Unmanned Aerial Vehicles are currently becoming more and more common in various fields of human activities. For they are getting to be cheaper, accessible and more sophisticated, UAS already have a pretty serious impact on our lives. As every ground-breaking invention in history of mankind, UAS can be used both for destruction and for creation. So in this post we wouldn´t speak about military drones, but the other way around, about saving people´s lives from above. Patrick Meier, director of Social Innovation at QCRI (Quatar Computing Research Institute), recently published a pretty thoroughgoing article in the Guardian about this topic. He was mainly focused on some newest examples of the drone deploy for humanitarian purposes, as well as on presentation such project like humanitarian UAV network (UAViators). We should mention that Patrick Meier personally has found this project to connect UAS using humanitarian teams all around the world and share their information and experience.

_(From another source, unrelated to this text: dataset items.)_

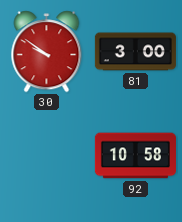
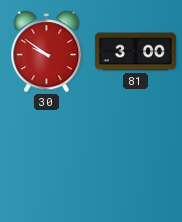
92: 10:58 -> none
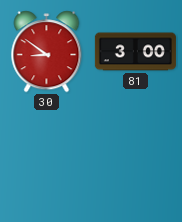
30: 9:51 -> 8:51
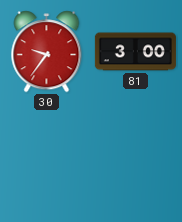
30: 8:51 -> 9:36
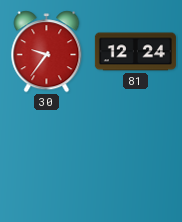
81: 3:00 -> 12:24
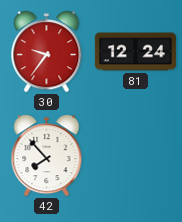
42: none -> 7:53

So, what´s the main benefit of UAVs for humanitarian who are keen them? Well, the are already capture images faster, cheaper and even with better resolution than satellite imagery. When they are cheaper and easier to control, they are surely more accessible even for small companies, oranizations and research teams. However, there are still not yet answered problems, like cooperation between the humanitarian teams and sharing data trouble. For example, there was a significantly widespread use of civilian UAVs following typhoon Haiyan in the Philippines, but the problem lies in fact that the teams were not aware of each other. Therefore, they probably were not sharing the collected data and images of the disaster with local communities. So the following question could be how aerial photography can help people in aerias struck by a natural disaster, instead of using this technology for journalists or “disaster tourists”.

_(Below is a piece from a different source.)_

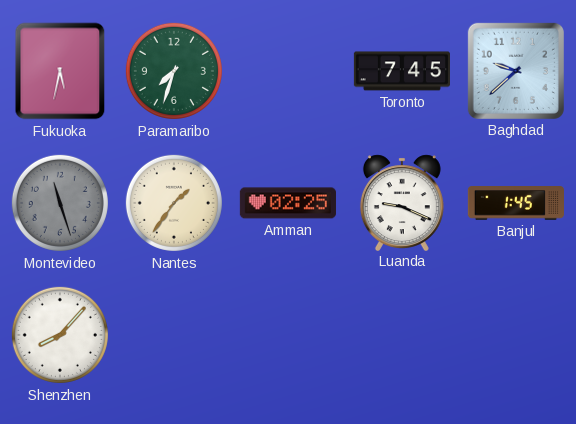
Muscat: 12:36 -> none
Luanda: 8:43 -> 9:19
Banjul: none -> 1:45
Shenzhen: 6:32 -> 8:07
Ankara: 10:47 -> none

This is also one of the main goals of UAViators, to start discussion and connect the world of UAV humanitarian professionals. They aim to set a code of conduct for the use of UAV in humanitarian and rescue operation, which can be used for education of future UAV pilots as well. This could should be based on ethical and privacy rights, but maintaining the efficiency of aerial imaging. Moreover, the QCRI team is now focused on how much imagery can be analyzed using MicroMappers a crowdsourcing platform for digital volunteers who are willing to support humanitarian organizations during disasters. In addition, monitoring the disasters and struck areas and using high-resolution imageries is just a one way of how the aerial humanitarians intend to offer their aid. They are even developing a new UAV, specially designed for carrying small medical aid payloads for medics and community workers in stricken areas. The medical drone could be determined for medium distance and the first countries of its deployment ought to be India and Zambia.